[Annotated scene photographs]
________________________
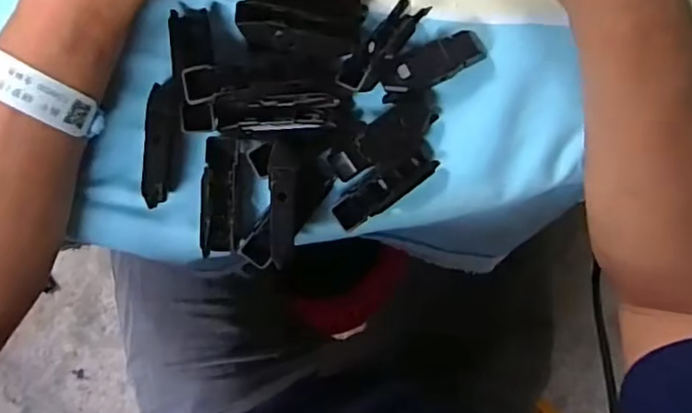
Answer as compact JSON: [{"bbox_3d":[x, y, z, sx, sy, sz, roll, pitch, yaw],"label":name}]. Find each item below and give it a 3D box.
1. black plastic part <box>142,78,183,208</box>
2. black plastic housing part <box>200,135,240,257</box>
[{"bbox_3d":[-0.101,-0.035,0.331,0.017,0.013,0.067,6,91,-6],"label":"black plastic part"},{"bbox_3d":[-0.071,-0.006,0.341,0.019,0.010,0.065,3,92,-6],"label":"black plastic housing part"}]

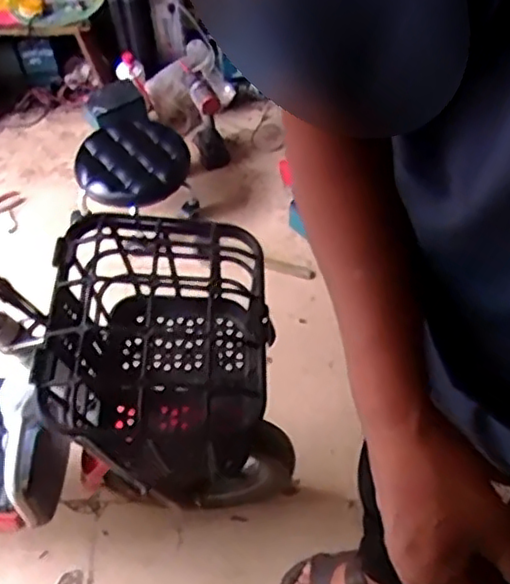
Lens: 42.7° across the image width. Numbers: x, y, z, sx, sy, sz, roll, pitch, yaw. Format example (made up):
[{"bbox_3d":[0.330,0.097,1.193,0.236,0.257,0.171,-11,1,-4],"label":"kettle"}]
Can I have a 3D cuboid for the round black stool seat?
[{"bbox_3d":[-0.324,-0.347,1.734,0.298,0.053,0.310,0,57,0],"label":"round black stool seat"}]

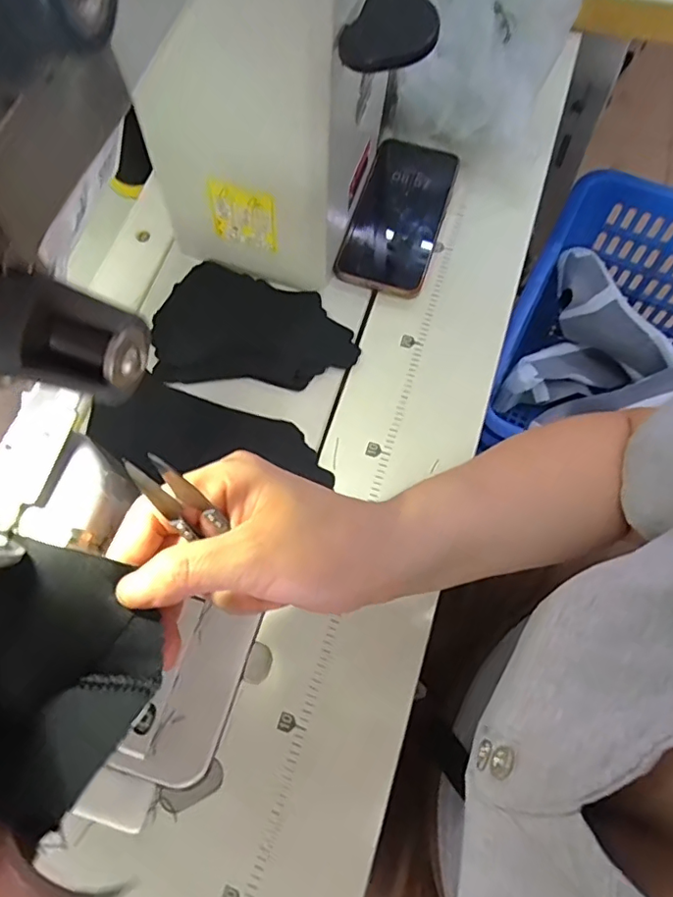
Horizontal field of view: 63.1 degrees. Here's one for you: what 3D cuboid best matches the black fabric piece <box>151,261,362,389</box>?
________________________
→ **WORK REQUIRED**: What you return must match the records letter for letter, except that the pictures stay out.

→ **TASK OUTPUT**:
Answer as compact JSON: [{"bbox_3d":[x, y, z, sx, sy, sz, roll, pitch, yaw],"label":name}]. Find each item below and give it a 3D box.
1. black plastic part <box>142,78,183,208</box>
2. black plastic housing part <box>200,135,240,257</box>
[{"bbox_3d":[-0.101,-0.035,0.331,0.017,0.013,0.067,6,91,-6],"label":"black plastic part"},{"bbox_3d":[-0.071,-0.006,0.341,0.019,0.010,0.065,3,92,-6],"label":"black plastic housing part"}]

Lens: 42.7° across the image width. Numbers: x, y, z, sx, sy, sz, roll, pitch, yaw. Format example (made up):
[{"bbox_3d":[0.330,0.097,1.193,0.236,0.257,0.171,-11,1,-4],"label":"kettle"}]
Can I have a 3D cuboid for the round black stool seat?
[{"bbox_3d":[-0.324,-0.347,1.734,0.298,0.053,0.310,0,57,0],"label":"round black stool seat"}]

Horizontal field of view: 63.1 degrees. Here's one for you: what 3D cuboid best matches the black fabric piece <box>151,261,362,389</box>?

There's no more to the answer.